_Your task_. Pick out every line below that contains the string "chord", and copy each one in full.

======

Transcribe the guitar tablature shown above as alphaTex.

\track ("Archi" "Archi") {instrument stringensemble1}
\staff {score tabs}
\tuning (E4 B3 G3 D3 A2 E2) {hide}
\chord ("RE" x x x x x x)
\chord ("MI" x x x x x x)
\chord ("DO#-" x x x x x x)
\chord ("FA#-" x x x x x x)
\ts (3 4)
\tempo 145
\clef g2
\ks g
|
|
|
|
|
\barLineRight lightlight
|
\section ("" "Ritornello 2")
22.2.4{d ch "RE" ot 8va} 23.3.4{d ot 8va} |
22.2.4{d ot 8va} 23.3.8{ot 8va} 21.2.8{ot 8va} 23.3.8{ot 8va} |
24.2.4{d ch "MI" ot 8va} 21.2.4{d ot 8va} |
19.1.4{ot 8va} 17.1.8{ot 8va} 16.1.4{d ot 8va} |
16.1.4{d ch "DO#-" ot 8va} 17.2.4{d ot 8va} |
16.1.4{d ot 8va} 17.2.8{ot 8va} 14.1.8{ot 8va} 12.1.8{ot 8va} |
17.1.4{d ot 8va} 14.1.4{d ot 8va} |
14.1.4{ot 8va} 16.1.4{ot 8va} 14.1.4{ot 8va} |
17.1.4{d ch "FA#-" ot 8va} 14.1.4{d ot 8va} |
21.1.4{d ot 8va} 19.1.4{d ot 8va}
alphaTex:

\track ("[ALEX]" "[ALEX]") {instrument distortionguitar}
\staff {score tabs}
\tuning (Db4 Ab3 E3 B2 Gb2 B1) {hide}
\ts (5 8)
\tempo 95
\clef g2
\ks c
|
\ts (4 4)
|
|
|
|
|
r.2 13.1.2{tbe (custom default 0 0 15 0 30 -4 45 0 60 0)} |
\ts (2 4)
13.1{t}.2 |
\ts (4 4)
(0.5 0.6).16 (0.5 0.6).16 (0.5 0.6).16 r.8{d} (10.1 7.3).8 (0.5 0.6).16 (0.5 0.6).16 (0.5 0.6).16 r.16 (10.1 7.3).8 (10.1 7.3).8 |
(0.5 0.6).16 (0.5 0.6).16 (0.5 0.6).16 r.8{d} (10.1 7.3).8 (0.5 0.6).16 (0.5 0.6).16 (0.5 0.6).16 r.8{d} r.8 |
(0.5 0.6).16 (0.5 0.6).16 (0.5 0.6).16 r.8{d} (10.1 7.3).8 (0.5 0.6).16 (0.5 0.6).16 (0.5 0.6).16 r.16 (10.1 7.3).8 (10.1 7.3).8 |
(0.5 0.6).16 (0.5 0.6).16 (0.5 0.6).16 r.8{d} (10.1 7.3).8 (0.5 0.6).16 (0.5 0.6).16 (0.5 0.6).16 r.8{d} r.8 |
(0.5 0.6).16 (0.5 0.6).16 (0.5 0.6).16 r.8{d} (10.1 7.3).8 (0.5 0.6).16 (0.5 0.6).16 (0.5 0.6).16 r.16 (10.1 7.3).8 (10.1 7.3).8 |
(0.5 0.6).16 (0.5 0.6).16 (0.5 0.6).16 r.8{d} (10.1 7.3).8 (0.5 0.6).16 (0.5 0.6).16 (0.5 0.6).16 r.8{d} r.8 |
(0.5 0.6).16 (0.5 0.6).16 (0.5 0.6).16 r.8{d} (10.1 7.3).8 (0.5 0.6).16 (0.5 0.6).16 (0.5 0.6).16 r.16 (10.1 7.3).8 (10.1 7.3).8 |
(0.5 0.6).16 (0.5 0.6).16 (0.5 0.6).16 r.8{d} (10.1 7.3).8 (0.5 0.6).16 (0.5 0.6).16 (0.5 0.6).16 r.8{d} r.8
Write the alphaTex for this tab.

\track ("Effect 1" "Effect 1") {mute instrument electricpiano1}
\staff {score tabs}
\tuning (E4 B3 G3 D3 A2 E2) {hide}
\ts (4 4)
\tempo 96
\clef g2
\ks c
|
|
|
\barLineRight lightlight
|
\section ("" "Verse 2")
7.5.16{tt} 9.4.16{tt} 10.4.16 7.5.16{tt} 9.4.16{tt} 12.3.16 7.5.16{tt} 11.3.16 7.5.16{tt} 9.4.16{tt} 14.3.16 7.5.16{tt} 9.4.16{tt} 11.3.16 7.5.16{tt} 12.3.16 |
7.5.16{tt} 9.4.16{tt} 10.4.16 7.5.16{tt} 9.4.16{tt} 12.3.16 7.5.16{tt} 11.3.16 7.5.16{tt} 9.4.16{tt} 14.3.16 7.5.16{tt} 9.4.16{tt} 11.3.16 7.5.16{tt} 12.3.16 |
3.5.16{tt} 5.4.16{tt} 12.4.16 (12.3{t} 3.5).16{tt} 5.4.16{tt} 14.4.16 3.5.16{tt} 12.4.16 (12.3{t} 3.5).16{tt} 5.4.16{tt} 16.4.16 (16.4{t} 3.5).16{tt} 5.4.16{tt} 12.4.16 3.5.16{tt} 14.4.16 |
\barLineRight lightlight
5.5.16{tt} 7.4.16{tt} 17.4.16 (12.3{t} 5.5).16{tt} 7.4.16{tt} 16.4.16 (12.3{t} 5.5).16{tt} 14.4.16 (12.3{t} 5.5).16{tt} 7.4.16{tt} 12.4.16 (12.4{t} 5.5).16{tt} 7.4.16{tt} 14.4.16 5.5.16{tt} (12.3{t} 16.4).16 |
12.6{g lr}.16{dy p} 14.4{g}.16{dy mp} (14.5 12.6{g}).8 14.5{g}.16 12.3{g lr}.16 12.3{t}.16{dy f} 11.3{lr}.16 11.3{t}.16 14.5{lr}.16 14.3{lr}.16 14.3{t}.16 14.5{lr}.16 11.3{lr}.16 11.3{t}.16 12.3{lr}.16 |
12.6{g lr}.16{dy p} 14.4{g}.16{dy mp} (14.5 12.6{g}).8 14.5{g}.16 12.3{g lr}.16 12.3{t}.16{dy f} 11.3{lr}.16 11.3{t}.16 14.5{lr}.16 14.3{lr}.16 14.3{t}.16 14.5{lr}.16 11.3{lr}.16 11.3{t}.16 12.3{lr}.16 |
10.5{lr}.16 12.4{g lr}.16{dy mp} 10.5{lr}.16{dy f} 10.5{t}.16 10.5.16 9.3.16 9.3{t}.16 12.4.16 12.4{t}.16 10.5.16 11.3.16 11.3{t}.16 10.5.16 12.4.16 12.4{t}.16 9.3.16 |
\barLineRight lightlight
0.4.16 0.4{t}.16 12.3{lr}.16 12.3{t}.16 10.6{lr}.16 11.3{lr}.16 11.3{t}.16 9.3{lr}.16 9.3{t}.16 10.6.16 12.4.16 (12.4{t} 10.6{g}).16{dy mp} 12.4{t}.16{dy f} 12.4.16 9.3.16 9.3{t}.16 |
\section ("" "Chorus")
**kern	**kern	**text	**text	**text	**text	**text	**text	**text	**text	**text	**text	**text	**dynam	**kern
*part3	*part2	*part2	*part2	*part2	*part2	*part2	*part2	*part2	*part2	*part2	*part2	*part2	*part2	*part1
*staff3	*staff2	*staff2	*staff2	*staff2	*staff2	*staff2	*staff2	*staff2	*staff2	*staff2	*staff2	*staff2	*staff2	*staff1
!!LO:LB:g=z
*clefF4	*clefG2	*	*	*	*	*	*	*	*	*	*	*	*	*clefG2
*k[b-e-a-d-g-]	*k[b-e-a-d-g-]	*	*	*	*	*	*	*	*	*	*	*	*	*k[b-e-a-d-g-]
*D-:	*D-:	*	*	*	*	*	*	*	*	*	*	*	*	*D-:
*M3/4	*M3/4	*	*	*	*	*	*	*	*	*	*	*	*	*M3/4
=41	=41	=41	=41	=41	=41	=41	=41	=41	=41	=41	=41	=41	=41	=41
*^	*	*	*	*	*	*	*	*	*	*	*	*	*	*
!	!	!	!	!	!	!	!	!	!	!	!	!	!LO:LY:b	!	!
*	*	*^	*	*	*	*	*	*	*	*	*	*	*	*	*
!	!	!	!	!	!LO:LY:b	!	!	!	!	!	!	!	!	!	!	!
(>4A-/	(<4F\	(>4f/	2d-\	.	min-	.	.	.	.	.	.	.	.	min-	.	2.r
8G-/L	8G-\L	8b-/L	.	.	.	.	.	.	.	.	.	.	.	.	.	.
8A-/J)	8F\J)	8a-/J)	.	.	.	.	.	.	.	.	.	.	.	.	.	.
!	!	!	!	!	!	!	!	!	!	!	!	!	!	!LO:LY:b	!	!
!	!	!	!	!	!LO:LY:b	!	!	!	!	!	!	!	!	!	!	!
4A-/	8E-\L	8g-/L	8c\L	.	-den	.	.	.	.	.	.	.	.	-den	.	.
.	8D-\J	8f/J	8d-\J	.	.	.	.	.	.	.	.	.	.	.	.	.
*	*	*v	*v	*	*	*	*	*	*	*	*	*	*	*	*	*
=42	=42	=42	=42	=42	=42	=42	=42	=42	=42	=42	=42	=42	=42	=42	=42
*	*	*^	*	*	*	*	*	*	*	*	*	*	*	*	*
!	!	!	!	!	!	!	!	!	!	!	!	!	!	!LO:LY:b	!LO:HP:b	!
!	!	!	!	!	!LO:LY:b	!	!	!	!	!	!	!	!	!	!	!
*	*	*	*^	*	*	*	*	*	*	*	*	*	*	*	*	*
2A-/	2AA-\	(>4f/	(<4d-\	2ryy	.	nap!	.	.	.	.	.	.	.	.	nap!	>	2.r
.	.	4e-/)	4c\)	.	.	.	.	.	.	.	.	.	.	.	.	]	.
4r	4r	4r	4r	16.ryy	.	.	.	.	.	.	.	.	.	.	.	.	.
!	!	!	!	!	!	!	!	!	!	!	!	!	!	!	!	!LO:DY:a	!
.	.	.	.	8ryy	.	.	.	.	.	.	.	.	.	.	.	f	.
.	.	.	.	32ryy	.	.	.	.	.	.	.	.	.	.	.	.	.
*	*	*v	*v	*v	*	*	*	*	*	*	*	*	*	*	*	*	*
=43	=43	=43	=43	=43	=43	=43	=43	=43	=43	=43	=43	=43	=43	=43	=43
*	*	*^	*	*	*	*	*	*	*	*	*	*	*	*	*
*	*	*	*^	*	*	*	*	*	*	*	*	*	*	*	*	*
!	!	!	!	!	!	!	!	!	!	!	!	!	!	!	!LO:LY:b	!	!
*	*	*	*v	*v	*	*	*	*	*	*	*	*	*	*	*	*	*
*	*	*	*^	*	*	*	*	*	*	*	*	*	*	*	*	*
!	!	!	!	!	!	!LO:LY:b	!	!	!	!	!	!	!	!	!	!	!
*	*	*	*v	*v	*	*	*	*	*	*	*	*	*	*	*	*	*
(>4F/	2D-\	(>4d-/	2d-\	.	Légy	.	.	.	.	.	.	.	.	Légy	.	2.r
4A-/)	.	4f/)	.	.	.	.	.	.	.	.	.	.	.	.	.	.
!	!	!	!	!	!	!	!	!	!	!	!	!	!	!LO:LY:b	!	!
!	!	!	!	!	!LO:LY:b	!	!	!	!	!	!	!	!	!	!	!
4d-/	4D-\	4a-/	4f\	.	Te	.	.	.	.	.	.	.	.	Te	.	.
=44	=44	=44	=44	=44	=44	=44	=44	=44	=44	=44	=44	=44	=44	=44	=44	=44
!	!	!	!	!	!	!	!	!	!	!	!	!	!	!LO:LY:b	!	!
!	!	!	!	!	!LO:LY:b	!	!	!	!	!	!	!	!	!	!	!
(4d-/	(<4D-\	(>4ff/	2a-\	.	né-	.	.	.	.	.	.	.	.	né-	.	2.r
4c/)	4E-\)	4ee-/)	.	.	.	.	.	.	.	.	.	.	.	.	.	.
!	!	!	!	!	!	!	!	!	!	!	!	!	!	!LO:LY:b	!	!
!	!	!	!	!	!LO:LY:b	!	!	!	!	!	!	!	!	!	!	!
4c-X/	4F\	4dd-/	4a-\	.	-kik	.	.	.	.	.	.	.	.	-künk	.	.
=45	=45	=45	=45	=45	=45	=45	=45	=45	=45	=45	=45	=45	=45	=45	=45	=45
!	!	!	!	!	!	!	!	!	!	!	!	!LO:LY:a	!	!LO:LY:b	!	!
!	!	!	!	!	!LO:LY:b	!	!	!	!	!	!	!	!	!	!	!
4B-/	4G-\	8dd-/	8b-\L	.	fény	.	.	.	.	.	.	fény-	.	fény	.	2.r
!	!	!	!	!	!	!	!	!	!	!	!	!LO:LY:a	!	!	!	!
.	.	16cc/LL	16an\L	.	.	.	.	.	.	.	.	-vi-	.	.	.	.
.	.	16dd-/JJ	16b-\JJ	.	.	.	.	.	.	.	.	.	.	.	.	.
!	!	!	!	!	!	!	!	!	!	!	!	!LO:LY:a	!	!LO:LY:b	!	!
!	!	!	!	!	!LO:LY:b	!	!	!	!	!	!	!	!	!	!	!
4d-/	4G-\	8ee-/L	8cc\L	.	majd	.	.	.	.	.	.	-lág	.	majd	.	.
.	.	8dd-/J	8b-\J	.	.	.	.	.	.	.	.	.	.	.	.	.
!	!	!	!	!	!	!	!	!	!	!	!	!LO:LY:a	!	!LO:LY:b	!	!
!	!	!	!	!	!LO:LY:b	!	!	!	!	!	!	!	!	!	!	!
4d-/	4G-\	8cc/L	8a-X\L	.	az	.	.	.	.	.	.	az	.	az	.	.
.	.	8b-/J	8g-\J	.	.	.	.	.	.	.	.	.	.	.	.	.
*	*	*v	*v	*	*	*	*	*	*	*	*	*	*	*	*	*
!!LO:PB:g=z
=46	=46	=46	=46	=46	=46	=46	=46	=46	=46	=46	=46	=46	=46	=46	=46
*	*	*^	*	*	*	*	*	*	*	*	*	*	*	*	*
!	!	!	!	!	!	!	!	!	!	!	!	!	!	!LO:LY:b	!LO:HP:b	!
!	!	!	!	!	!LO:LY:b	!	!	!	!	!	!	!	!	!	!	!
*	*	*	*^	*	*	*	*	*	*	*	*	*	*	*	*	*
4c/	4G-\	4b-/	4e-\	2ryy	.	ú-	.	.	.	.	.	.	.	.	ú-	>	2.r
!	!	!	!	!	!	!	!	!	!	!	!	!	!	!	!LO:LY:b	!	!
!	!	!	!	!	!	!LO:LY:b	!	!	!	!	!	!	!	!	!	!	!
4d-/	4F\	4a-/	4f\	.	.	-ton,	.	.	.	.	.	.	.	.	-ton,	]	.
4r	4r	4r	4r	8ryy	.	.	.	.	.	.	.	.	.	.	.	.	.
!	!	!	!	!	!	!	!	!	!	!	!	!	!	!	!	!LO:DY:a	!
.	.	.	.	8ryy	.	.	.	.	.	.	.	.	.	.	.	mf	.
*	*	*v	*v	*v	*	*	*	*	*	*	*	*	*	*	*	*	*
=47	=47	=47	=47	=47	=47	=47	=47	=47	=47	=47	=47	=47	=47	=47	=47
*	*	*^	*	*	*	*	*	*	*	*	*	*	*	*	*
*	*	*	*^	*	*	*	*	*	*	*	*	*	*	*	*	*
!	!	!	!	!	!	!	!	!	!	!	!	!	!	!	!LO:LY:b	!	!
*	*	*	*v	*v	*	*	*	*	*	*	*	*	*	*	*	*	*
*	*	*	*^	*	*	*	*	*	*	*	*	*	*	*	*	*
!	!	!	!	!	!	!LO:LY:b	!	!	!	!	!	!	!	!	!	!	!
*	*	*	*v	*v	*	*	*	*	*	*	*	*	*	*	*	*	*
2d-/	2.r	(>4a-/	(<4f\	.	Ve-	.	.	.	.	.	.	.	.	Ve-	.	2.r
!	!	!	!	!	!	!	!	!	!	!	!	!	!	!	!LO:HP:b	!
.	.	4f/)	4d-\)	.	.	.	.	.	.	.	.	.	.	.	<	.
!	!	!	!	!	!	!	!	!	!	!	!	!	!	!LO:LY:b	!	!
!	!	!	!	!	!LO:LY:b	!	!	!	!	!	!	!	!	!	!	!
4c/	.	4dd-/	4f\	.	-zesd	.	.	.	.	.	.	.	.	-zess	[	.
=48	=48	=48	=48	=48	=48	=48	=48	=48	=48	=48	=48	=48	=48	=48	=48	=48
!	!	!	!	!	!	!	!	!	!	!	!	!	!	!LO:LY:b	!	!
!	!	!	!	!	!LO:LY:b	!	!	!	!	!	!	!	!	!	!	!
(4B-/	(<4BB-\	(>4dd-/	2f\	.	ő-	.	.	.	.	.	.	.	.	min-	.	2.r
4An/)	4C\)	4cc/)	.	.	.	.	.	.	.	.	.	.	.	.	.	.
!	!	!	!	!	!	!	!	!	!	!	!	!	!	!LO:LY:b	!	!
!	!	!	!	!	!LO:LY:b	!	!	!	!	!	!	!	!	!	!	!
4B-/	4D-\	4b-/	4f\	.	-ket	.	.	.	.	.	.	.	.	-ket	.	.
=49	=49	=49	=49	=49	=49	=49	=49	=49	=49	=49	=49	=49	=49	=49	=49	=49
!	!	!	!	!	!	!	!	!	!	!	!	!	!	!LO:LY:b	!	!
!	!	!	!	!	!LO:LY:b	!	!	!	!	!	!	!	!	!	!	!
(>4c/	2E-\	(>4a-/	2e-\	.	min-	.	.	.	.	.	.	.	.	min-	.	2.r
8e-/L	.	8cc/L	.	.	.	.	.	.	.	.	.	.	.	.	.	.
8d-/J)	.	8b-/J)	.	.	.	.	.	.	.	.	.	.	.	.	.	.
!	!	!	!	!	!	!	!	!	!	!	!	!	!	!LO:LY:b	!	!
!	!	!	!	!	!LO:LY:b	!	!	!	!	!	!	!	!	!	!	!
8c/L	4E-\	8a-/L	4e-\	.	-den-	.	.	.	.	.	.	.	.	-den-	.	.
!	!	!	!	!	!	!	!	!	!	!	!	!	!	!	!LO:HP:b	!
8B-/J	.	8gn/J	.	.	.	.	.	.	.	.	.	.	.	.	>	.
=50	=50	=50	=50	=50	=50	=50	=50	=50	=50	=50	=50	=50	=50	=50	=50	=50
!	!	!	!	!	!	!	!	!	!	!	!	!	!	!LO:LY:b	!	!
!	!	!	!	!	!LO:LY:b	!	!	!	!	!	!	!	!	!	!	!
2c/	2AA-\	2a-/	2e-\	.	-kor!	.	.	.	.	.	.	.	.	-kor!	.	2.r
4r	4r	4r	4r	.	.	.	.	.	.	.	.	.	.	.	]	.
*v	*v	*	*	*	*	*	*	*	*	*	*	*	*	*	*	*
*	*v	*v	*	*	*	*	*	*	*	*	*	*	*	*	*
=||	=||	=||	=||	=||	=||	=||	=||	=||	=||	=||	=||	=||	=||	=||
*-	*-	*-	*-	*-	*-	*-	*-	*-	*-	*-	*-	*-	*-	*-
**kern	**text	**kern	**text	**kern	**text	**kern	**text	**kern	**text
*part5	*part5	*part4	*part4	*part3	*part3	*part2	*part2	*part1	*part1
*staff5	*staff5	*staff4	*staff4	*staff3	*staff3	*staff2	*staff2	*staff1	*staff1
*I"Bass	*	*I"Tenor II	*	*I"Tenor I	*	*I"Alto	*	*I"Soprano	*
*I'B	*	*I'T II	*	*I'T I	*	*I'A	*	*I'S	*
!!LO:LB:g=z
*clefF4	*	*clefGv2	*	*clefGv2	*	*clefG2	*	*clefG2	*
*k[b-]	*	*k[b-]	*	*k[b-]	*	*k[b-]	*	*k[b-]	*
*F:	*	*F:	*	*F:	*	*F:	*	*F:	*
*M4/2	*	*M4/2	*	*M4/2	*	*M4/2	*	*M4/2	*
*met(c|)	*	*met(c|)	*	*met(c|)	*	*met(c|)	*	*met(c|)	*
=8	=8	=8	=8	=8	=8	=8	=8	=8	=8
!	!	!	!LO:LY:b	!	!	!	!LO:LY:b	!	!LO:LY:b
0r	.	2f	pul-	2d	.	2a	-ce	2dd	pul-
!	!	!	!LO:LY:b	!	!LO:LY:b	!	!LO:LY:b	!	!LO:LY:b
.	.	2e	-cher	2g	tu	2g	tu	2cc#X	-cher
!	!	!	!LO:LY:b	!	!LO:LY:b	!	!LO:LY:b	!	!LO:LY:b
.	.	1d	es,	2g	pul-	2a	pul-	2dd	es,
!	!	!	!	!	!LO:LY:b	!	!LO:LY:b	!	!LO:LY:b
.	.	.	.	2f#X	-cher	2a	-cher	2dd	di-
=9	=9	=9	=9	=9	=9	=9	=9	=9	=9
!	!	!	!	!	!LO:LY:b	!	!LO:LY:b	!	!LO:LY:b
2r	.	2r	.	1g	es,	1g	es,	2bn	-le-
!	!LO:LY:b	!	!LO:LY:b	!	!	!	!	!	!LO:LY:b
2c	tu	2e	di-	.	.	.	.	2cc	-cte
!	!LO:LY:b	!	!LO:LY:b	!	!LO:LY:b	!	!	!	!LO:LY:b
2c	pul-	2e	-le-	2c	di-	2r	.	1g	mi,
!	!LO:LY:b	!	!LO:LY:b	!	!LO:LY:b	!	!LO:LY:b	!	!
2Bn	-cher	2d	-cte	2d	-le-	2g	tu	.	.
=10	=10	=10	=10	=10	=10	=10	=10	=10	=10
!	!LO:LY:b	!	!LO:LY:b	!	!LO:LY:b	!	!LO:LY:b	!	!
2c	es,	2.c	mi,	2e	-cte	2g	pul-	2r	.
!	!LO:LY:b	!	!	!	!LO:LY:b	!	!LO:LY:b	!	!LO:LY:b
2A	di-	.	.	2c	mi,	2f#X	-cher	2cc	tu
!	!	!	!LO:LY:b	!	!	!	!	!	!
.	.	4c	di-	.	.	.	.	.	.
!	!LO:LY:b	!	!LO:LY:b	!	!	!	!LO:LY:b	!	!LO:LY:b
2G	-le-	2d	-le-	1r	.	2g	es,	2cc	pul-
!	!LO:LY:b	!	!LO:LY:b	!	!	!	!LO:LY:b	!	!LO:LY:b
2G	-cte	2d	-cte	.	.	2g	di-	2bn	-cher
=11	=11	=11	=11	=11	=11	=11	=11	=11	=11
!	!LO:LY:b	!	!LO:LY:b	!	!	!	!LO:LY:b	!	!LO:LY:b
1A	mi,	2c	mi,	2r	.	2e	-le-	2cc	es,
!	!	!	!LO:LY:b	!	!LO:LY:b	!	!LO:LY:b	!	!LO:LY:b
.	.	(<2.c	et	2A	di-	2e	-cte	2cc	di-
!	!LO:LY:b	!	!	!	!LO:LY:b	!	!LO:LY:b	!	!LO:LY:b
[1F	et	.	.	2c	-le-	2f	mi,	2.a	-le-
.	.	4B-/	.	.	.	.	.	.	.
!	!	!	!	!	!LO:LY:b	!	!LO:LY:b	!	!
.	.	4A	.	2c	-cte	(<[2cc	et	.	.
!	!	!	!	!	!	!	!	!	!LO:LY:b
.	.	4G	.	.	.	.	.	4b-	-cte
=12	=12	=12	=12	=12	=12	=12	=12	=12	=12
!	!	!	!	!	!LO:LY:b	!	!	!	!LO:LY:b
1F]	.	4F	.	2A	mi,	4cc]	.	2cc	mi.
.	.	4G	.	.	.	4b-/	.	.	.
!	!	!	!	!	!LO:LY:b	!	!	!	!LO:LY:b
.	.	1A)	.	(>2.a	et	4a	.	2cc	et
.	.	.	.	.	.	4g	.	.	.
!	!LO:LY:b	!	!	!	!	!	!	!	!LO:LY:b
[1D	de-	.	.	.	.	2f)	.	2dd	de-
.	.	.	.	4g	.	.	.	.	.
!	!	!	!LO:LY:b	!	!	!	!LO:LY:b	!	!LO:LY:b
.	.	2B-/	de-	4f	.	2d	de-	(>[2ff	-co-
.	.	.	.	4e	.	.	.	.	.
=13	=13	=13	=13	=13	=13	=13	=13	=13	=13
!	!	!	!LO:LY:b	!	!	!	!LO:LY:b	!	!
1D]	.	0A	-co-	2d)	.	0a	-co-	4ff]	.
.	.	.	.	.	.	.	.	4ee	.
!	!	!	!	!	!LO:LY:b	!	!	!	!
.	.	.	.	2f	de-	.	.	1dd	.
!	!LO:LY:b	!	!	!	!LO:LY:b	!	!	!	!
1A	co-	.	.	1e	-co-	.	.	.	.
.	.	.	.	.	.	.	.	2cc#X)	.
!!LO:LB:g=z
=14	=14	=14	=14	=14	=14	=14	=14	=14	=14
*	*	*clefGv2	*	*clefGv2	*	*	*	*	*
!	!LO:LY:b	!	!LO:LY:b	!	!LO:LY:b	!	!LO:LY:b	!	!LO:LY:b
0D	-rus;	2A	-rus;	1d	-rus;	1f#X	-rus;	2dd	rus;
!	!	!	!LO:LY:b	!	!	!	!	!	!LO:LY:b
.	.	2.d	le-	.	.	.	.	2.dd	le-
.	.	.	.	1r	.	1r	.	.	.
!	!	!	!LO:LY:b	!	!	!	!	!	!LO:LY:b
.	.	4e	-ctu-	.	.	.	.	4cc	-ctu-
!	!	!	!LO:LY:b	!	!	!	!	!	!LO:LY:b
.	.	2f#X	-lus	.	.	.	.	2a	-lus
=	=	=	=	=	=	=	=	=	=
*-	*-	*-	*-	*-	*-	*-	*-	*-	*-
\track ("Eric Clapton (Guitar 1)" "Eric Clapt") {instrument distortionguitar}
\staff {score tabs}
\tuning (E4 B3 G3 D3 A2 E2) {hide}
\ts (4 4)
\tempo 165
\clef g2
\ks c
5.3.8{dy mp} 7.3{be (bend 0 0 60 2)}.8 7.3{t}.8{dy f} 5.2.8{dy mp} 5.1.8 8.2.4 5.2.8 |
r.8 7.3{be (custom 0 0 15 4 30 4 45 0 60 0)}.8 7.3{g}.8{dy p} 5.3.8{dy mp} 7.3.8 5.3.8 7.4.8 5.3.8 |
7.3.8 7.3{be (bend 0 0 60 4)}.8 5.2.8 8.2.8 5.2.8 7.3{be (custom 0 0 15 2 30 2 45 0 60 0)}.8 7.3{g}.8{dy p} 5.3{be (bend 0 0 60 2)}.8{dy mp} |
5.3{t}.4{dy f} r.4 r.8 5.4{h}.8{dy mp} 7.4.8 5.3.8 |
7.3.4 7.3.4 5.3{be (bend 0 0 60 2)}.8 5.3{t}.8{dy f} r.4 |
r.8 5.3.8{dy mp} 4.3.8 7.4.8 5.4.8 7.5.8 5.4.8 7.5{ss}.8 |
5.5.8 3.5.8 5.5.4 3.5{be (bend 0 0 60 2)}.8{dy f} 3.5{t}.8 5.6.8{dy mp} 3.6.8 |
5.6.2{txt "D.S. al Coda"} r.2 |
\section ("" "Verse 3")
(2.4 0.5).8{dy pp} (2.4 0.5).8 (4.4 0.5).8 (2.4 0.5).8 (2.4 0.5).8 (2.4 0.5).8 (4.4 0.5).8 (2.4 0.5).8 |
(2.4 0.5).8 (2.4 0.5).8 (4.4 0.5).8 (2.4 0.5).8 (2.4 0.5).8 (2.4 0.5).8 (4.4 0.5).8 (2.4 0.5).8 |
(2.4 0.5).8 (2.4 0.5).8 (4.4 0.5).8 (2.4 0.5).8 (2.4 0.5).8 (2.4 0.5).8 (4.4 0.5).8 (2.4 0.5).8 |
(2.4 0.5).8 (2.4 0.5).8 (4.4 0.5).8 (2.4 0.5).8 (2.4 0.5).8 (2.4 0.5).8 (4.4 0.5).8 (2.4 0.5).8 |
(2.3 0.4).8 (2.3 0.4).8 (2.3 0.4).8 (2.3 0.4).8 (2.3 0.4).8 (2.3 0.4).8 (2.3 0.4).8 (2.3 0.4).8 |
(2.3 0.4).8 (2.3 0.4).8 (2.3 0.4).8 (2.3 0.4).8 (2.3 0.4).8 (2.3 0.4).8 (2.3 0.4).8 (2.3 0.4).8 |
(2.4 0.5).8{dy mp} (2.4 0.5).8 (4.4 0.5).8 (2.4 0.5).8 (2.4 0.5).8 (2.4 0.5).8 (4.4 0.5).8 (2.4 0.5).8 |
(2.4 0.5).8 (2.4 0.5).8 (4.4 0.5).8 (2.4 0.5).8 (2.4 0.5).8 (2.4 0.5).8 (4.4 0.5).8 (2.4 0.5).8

======

_Correct response_.
\chord ("RE" x x x x x x)
\chord ("MI" x x x x x x)
\chord ("DO#-" x x x x x x)
\chord ("FA#-" x x x x x x)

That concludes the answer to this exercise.